▶ Source document:
╔══

Subsystemssubsystems/tracing

Tracing

indusagi.tracing is the framework's homegrown, dependency-light observability subsystem — an OpenTelemetry-free way to trace agent runs, model calls, and tool actions. Imported as import indusagi.tracing, or via the lazy tracing submodule on the top-level indusagi package.

A trace is modeled as immutable Segment values driven by a functional SegmentHandle (note/child/fail/close). Each state transition emits exactly one TraceSignal onto an async-iterable SignalChannel, and terminal Sinks drain that channel to a console, an NDJSON file, or an arbitrary stream. Admission control (SampleGate), a named-recorder registry (TelemetryHub), credential redaction (SecretScrubber), and an optional RunEvent adapter round out the surface. The vocabulary is deliberately fresh — there is no span/exporter/tracer-provider naming.

Table of Contents

Public exports

The package barrel re-exports its layers in a bottom-up order (signal, channel, redaction, sinks, recorder, registry, adapter):

Name Kind Source Purpose
Segment dataclass signal/segment.py Immutable, frozen trace segment (id, trace_id, parent_id, kind, name, started_at, ended_at, status, attributes, error). Never mutated in place
SegmentKind type signal/segment.py Literal['run','inference','action','recall','custom'] — the kind of work a segment records
SegmentStatus type signal/segment.py Literal['open','ok','error'] — lifecycle status
SegmentError dataclass signal/segment.py Minimal serializable captured failure: a single message: str field
TraceRecord type signal/segment.py Alias for Segment; the closed/serializable form a close signal carries
OpenSegmentInput dataclass signal/segment.py Inputs for open_segment; missing ids/clock are generated
open_segment function signal/segment.py Construct a fresh frozen open Segment; pure aside from id/clock defaulting
with_attributes function signal/segment.py Derive a new frozen segment with a patch merged over attributes (last-writer-wins)

╚══

▶ Assigned task 1: Duplicate the stored data entries line for line, from the first line of the entries through the line that contains "χρησιμοποιηθεί άμεσα από εφαρμογές χωρίς να".

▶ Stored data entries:
╔══

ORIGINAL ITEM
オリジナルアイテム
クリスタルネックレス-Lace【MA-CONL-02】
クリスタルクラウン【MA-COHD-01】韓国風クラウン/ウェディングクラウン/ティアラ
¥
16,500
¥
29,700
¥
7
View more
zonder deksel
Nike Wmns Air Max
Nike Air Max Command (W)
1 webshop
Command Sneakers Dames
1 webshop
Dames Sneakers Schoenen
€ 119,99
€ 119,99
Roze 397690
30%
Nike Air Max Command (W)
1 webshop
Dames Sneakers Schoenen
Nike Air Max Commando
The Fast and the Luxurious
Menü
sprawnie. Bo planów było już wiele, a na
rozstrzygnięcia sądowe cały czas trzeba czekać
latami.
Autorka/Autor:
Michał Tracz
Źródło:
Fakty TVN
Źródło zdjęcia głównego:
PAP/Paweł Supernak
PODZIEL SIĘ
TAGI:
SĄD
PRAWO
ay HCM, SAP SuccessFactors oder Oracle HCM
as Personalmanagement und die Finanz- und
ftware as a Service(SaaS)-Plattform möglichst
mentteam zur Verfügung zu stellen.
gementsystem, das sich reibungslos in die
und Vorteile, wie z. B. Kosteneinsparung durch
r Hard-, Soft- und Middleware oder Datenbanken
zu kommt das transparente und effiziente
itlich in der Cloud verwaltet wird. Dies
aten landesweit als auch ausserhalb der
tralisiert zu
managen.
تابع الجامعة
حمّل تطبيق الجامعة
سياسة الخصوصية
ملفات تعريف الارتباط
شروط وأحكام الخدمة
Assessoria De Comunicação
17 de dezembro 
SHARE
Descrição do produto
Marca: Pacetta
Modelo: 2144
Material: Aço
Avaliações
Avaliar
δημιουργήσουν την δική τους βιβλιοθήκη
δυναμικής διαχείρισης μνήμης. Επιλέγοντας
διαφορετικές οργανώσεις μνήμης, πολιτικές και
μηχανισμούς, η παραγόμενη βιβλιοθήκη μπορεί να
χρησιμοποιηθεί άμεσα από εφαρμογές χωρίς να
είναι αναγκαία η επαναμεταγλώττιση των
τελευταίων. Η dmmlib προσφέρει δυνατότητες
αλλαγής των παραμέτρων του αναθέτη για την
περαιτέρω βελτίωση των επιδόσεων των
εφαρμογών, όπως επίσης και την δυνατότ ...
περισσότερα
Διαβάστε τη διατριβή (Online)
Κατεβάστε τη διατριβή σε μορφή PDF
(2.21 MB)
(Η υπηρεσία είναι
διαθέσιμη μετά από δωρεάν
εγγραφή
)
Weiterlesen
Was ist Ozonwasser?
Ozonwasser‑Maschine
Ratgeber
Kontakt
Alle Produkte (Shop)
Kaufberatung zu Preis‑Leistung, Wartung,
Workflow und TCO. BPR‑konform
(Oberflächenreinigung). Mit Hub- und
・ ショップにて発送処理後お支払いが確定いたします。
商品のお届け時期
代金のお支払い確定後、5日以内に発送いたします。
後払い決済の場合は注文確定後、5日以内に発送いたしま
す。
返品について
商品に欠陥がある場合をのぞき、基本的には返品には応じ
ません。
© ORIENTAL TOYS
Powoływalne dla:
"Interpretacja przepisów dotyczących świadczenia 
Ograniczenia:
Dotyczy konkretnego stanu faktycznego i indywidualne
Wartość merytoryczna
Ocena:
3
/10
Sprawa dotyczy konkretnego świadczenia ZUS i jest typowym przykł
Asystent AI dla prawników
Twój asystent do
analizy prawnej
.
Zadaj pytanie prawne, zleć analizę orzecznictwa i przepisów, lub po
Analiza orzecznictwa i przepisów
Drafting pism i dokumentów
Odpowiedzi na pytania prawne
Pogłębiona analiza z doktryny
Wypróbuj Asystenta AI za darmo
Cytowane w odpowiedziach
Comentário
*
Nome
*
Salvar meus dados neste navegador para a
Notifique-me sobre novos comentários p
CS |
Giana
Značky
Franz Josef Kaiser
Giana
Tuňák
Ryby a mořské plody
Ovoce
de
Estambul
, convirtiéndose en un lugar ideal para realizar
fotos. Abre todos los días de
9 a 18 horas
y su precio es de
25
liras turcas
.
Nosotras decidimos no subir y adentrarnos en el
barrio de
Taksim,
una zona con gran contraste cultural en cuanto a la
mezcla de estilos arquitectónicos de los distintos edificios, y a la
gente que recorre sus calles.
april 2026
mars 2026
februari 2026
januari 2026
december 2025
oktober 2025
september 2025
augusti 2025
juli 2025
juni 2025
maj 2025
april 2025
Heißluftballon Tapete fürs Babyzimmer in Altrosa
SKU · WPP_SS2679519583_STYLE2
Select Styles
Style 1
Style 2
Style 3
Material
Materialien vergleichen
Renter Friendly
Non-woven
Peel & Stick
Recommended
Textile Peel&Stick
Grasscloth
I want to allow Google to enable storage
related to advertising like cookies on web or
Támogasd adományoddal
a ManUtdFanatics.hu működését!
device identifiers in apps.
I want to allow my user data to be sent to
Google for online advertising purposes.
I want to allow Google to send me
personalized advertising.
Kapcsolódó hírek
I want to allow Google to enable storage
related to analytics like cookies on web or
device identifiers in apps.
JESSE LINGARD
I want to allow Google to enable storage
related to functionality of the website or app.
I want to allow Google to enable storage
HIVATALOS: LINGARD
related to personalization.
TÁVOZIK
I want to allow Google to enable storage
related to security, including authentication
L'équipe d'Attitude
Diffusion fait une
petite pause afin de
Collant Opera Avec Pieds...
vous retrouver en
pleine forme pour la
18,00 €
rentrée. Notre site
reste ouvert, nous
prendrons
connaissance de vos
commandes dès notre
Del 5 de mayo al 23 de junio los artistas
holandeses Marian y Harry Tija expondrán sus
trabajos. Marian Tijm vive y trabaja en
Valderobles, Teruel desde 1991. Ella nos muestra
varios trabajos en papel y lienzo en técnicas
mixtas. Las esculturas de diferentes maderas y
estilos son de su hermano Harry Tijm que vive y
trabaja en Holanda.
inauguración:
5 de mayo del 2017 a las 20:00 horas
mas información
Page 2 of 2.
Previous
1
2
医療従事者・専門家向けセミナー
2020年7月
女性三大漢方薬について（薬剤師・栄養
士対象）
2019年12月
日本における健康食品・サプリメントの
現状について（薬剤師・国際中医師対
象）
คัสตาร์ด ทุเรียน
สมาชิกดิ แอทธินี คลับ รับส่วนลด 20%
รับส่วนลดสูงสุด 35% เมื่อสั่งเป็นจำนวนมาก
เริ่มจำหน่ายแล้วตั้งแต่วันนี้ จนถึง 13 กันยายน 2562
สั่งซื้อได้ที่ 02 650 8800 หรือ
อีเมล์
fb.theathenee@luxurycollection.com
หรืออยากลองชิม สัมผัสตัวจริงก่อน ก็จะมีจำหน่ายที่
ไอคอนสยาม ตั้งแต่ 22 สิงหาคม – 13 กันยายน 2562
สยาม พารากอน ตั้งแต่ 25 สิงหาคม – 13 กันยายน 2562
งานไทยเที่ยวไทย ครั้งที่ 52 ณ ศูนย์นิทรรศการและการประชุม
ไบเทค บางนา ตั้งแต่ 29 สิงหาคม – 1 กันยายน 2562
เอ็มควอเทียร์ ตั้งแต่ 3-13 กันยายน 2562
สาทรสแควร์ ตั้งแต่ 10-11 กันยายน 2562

╚══

▶ Assigned task 2: Write the next part of the page on the tracing subsystem, picking up after its last line.

▶ Answer space 1:
ORIGINAL ITEM
オリジナルアイテム
クリスタルネックレス-Lace【MA-CONL-02】
クリスタルクラウン【MA-COHD-01】韓国風クラウン/ウェディングクラウン/ティアラ
¥
16,500
¥
29,700
¥
7
View more
zonder deksel
Nike Wmns Air Max
Nike Air Max Command (W)
1 webshop
Command Sneakers Dames
1 webshop
Dames Sneakers Schoenen
€ 119,99
€ 119,99
Roze 397690
30%
Nike Air Max Command (W)
1 webshop
Dames Sneakers Schoenen
Nike Air Max Commando
The Fast and the Luxurious
Menü
sprawnie. Bo planów było już wiele, a na
rozstrzygnięcia sądowe cały czas trzeba czekać
latami.
Autorka/Autor:
Michał Tracz
Źródło:
Fakty TVN
Źródło zdjęcia głównego:
PAP/Paweł Supernak
PODZIEL SIĘ
TAGI:
SĄD
PRAWO
ay HCM, SAP SuccessFactors oder Oracle HCM
as Personalmanagement und die Finanz- und
ftware as a Service(SaaS)-Plattform möglichst
mentteam zur Verfügung zu stellen.
gementsystem, das sich reibungslos in die
und Vorteile, wie z. B. Kosteneinsparung durch
r Hard-, Soft- und Middleware oder Datenbanken
zu kommt das transparente und effiziente
itlich in der Cloud verwaltet wird. Dies
aten landesweit als auch ausserhalb der
tralisiert zu
managen.
تابع الجامعة
حمّل تطبيق الجامعة
سياسة الخصوصية
ملفات تعريف الارتباط
شروط وأحكام الخدمة
Assessoria De Comunicação
17 de dezembro 
SHARE
Descrição do produto
Marca: Pacetta
Modelo: 2144
Material: Aço
Avaliações
Avaliar
δημιουργήσουν την δική τους βιβλιοθήκη
δυναμικής διαχείρισης μνήμης. Επιλέγοντας
διαφορετικές οργανώσεις μνήμης, πολιτικές και
μηχανισμούς, η παραγόμενη βιβλιοθήκη μπορεί να
χρησιμοποιηθεί άμεσα από εφαρμογές χωρίς να

▶ Answer space 2:
close_segment function signal/segment.py Derive the terminal TraceRecord, stamping ended_at, final status, and (on error) a SegmentError
fresh_id function signal/segment.py Generate a hex id of N random bytes via secrets.token_hex
fresh_trace_id function signal/segment.py A new 128-bit (16-byte) hex trace id
fresh_segment_id function signal/segment.py A new 64-bit (8-byte) hex segment id
SegmentHandle protocol signal/handle.py The functional handle over an in-flight segment (trace_id, id, active; note/child/fail/close)
OpenHandleInput dataclass signal/handle.py Inputs for opening a real, sampled-in handle
open_handle function signal/handle.py Open a live segment, emit an OpenSignal onto the sink, return its SegmentHandle
NOOP_HANDLE const signal/handle.py The single shared sampled-out SegmentHandle; emits/allocates nothing, child() returns itself
SignalSink type signal/handle.py Callable[[TraceSignal], None] — a consumer of trace signals (typically SignalChannel.emit)
OpenSignal dataclass channel/signal.py Emitted once when a segment opens; carries the open Segment. type='open'
UpdateSignal dataclass channel/signal.py Emitted when an open segment's attributes are amended; carries id + attributes. type='update'
CloseSignal dataclass channel/signal.py Emitted once when a segment reaches a terminal state; carries the TraceRecord. type='close'
TraceSignal type channel/signal.py Union OpenSignal | UpdateSignal | CloseSignal — what every channel consumer branches on
SignalChannel class channel/signal.py Single-stream, multi-emit, async-iterable transport. emit()/close() sync; consumed via async for
SecretPattern dataclass redaction/secret_scrubber.py A redaction rule: label + optional key/value compiled regexes (re.search, unanchored)
REDACTION_TOKEN const redaction/secret_scrubber.py The inert replacement string '‹redacted›' (guillemet, deliberately not '[REDACTED]')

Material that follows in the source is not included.